Saturday, November 23, 2019





MISTER ROGERS



Lately, I have been thinking a lot about Mr. Rogers. Tom Hanks' new movie, "A Beautiful Day in the Neighborhood," prompts us to stop and reconsider what Mr. Rogers meant to us and still means to us and the society in which we live. I have not seen the movie yet, but will at my first opportunity.

One point of interest I have in Mr. Rogers comes from my own career. For years, my college students often called me "Mr. Rogers" and would sometimes sing the theme song as we started class. It always delighted me. After I retired from teaching, I forgot about that for a long time. Then, just a couple of months ago, I was in an elevator. It stopped on a floor, the doors opened, and three middle-aged women I had never seen before were standing there. They took one look at me and started singing "It's a beautiful day in the neighborhood..." (they knew all the words). We all had a good laugh. I love being compared to Mr. Rogers. There is no one to whom I would rather be compared. But alas, in reality my resemblance to Mr. Rogers is only superficial. I have nowhere near the natural goodness of that man.

Fred Rogers died sixteen years ago, at the age of seventy-four. Yet, he is more popular now than when he was physically alive. I am asking myself, Why is this? There is a long list of books, programs, movies and the like remembering this singular man. Moreover, the interest seems to be ever-growing.
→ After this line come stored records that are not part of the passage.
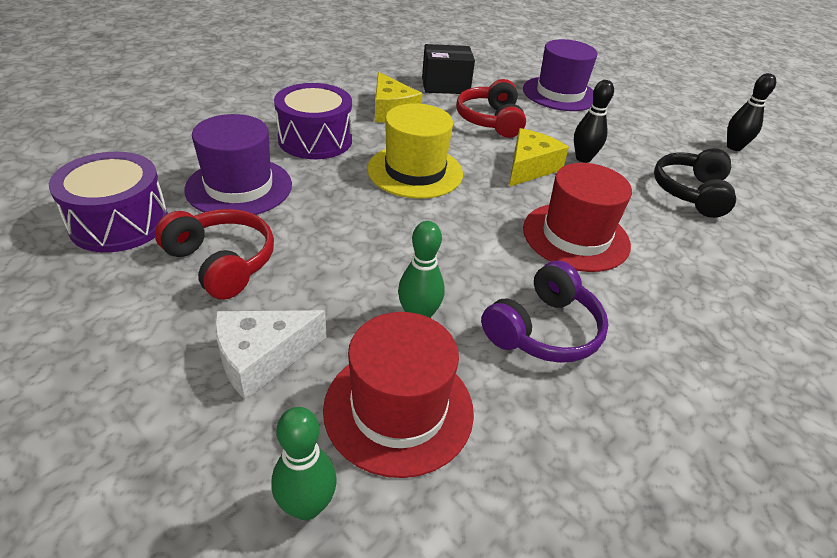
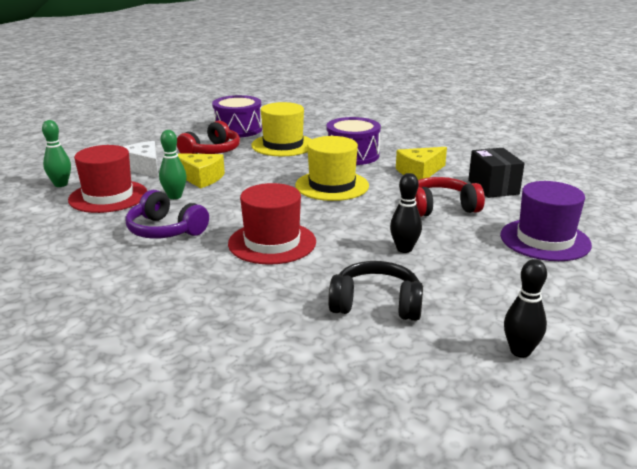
camera: 85 degrees right, 15 degrees down
purple hat [184,114,292,215] -> yellow hat [251,102,312,156]
yellow cheese [509,128,569,187] -> yellow cheese moved to [177,153,225,188]

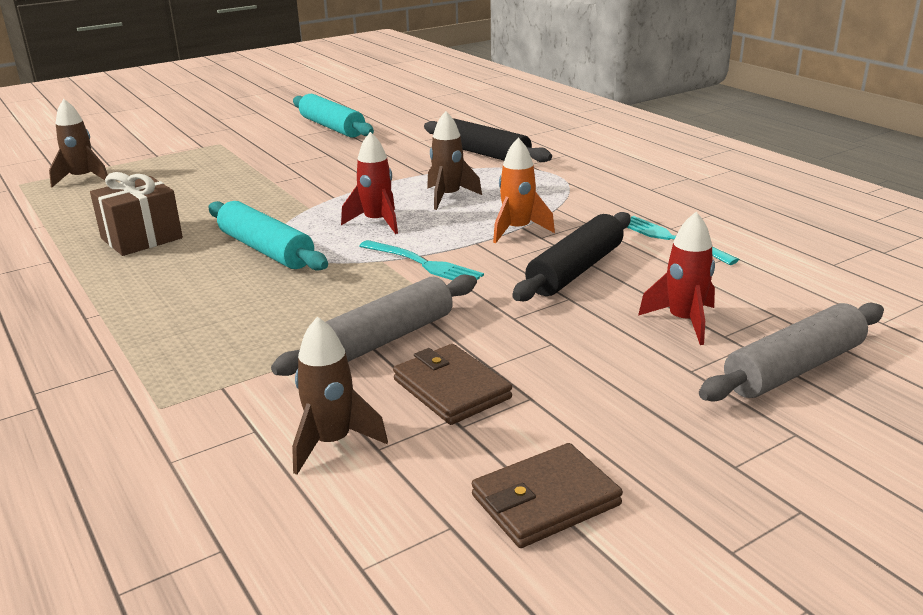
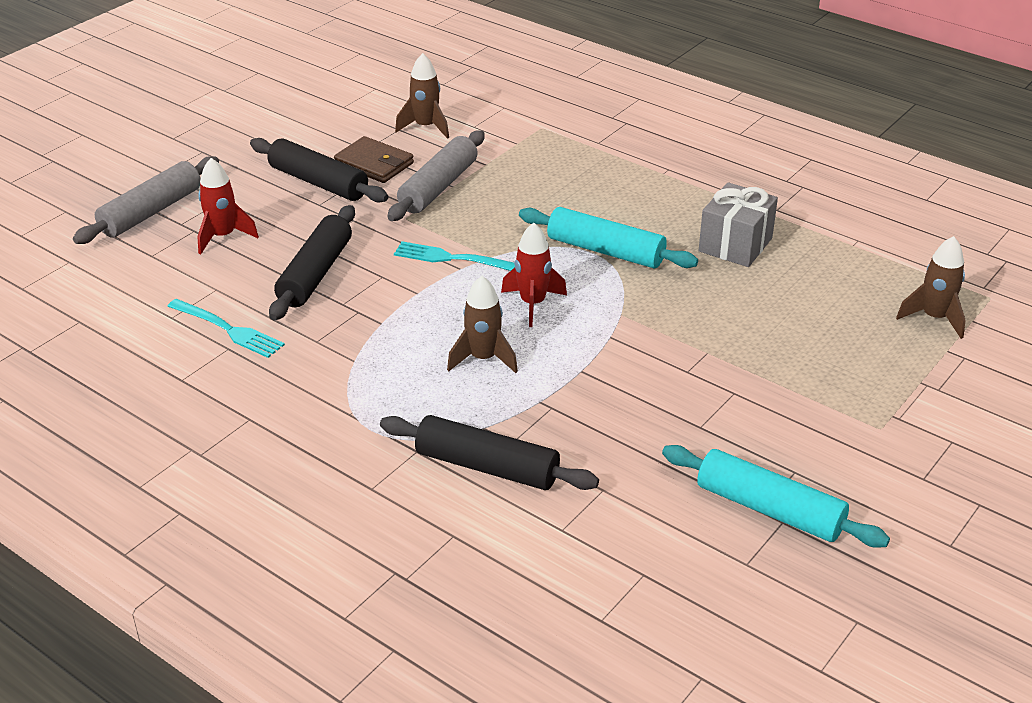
camera: 160 degrees right, 10 degrees up
brown gift [90,172,183,256] -> grey gift [699,182,778,267]
brown wallet [472,443,623,548] -> none
orange rocket [493,138,555,243] -> none
none -> black rolling pin [250,138,388,203]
So, my question is, Why are we becoming more and more attached to the memory of Mr. Rogers?

It would take sociologists and psychologists to explain it all to us, but my unscientific theory is that we are starving for his simple kind of goodness. The American people as a whole want decency, compassion, honesty, acceptance, peace, and love, old-fashioned virtues that seem to be slipping away in modern culture. The president of the United States and many of the people around him are the opposite of Mr. Rogers. This is the most corrupt presidential administration in history. So much of what our national leadership stands for and works for is the opposite of Mr. Rogers' goodness. We see an administration of indecency, hate, discrimination, division, and personal destruction, sometimes to the point of stoking violence. These are people who "win" by diminishing and destroying others (the impeachment hearings of the last two weeks have magnified this point). There appears to be no moral and ethical compass. When the president says he has done nothing wrong, he believes it because he does not understand what wrong is under the terms of the Constitution. Truth and untruth seem to have lost definition. The Washington Post has catalogued 10,000 lies the president has told the American people. In the age of Trump, most Americans are starving for public leaders who stand for honor, morality, compassion, kindness, and toleration and who will champion those good and democratic values in our public life.

To be sure, both political parties have contributed to our disappointment of leadership. Bill Clinton defiled the West Wing with an extra-marital sexual affair and then lied about it. George Bush insisted we had to attack Iraq because they had weapons of mass destruction, another lie. Barack Obama promised "change" and failed to deliver much, albeit through no fault of his own. One after another our chosen leaders have failed us in one way or another.

So, this is my theory about the popularity of Mr. Rogers. We as a society long for public leaders with the innate decency and goodness that people like Fred Rogers displayed so wonderfully in their public lives. Recently someone asked Mrs. Rogers what Fred would think of the Trump administration's separation of children from their parents at the border. She said it would break his heart. It breaks our hearts too because Mr. Rogers taught us every day in 900 recorded episodes to love one another without condition, just as we are. That is the basic goodness we all yearn for and grasp as we cling evermore desperately to the memory of a simple yet remarkable man who showed us all so publicly and so well how to live out the gospel of love for God and love for neighbor.